=== PAGE TEXT ===

[Start]

The Savvy Survey #6d: Constructing Indices for a Questionnaire
There are five publications in the Savvy Survey Series that provide an introduction to important aspects of developing items for a questionnaire. This publication provides an overview of constructing indices for a questionnaire. Specifically, we will discuss why composite measures like index numbers are important, what the index number means, the difference between indices and scales, steps for the construction of indices, and recommendations for use by Extension educators. Agents should understand indices because they often deal with the evaluation of complex constructs as part of their educational programming.
Importance of Composite Measures
Extension educators are the grassroots-level workforce for cooperative Extension, and they serve their target audiences by delivering a variety of educational programs. It is a good programming practice to use data to identify client needs; and once the programs are delivered, the next responsibility of Extension professionals is to evaluate their efforts by assessing whether their target audiences made any change in their knowledge, attitudes, skills, or aspirations (KASA), as well as in their behaviors. Measuring concepts like KASA and behavior change can be a complex task, and developing questionnaire items to accurately measure these concepts is challenging. It is unlikely that you can reliably measure these complex constructs with just one questionnaire item. Instead, reliable measurement requires multiple items that are combined into an index or scale. Of course, there are many variables that can be accurately measured using just a single questionnaire item, such as age, sex, or educational attainment (Babbie 2008).

[End]

Part of a data file:
[Start]

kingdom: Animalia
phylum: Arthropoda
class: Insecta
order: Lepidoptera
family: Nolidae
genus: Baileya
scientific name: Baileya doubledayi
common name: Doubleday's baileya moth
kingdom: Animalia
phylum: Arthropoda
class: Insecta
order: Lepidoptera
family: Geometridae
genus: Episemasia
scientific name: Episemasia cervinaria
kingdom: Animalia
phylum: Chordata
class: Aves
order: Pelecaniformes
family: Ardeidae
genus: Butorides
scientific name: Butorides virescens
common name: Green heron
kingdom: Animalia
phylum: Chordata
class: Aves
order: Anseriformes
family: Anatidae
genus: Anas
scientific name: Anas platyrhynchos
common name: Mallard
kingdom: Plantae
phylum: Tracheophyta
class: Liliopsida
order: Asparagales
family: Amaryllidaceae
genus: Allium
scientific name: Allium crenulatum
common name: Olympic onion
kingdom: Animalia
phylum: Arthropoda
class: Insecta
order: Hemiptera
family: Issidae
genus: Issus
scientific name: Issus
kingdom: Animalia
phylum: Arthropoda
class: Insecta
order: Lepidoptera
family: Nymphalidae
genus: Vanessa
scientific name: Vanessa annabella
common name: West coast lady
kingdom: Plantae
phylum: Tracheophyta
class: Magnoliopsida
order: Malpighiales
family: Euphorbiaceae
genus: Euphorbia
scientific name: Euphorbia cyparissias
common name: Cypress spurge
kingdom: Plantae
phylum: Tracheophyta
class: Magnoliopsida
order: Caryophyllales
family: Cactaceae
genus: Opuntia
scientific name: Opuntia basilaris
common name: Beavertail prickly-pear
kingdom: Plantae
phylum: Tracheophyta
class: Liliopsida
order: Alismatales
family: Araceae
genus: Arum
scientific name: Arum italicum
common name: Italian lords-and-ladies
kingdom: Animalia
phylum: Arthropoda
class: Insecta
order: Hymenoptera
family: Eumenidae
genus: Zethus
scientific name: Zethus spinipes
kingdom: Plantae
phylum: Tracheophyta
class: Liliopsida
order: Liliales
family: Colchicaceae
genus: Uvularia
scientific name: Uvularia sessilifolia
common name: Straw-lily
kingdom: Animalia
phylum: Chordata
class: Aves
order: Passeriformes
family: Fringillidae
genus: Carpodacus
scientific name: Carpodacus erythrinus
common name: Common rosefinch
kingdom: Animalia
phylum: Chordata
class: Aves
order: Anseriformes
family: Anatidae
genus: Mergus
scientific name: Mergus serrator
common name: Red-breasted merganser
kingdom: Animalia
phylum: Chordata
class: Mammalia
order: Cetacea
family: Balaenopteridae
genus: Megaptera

[End]

=== WHAT YOU WILL DO ===
1 - Answer these questions using the indices article:
(a) How many publications in the Savvy Survey Series introduce aspects of developing questionnaire items?
(b) What four things does the abbreviation KASA stand for?
(c) Which three variables does it name as measurable with a single questionnaire item?
2 - Repeat everything in the indices article from "The Savvy Survey #6d: Constructing" down to "their educational programming.".

=== ANSWERS PROVIDED ===
1 -
(a) Five.
(b) Knowledge, attitudes, skills, and aspirations.
(c) Age, sex, and educational attainment.

2 -
The Savvy Survey #6d: Constructing Indices for a Questionnaire
There are five publications in the Savvy Survey Series that provide an introduction to important aspects of developing items for a questionnaire. This publication provides an overview of constructing indices for a questionnaire. Specifically, we will discuss why composite measures like index numbers are important, what the index number means, the difference between indices and scales, steps for the construction of indices, and recommendations for use by Extension educators. Agents should understand indices because they often deal with the evaluation of complex constructs as part of their educational programming.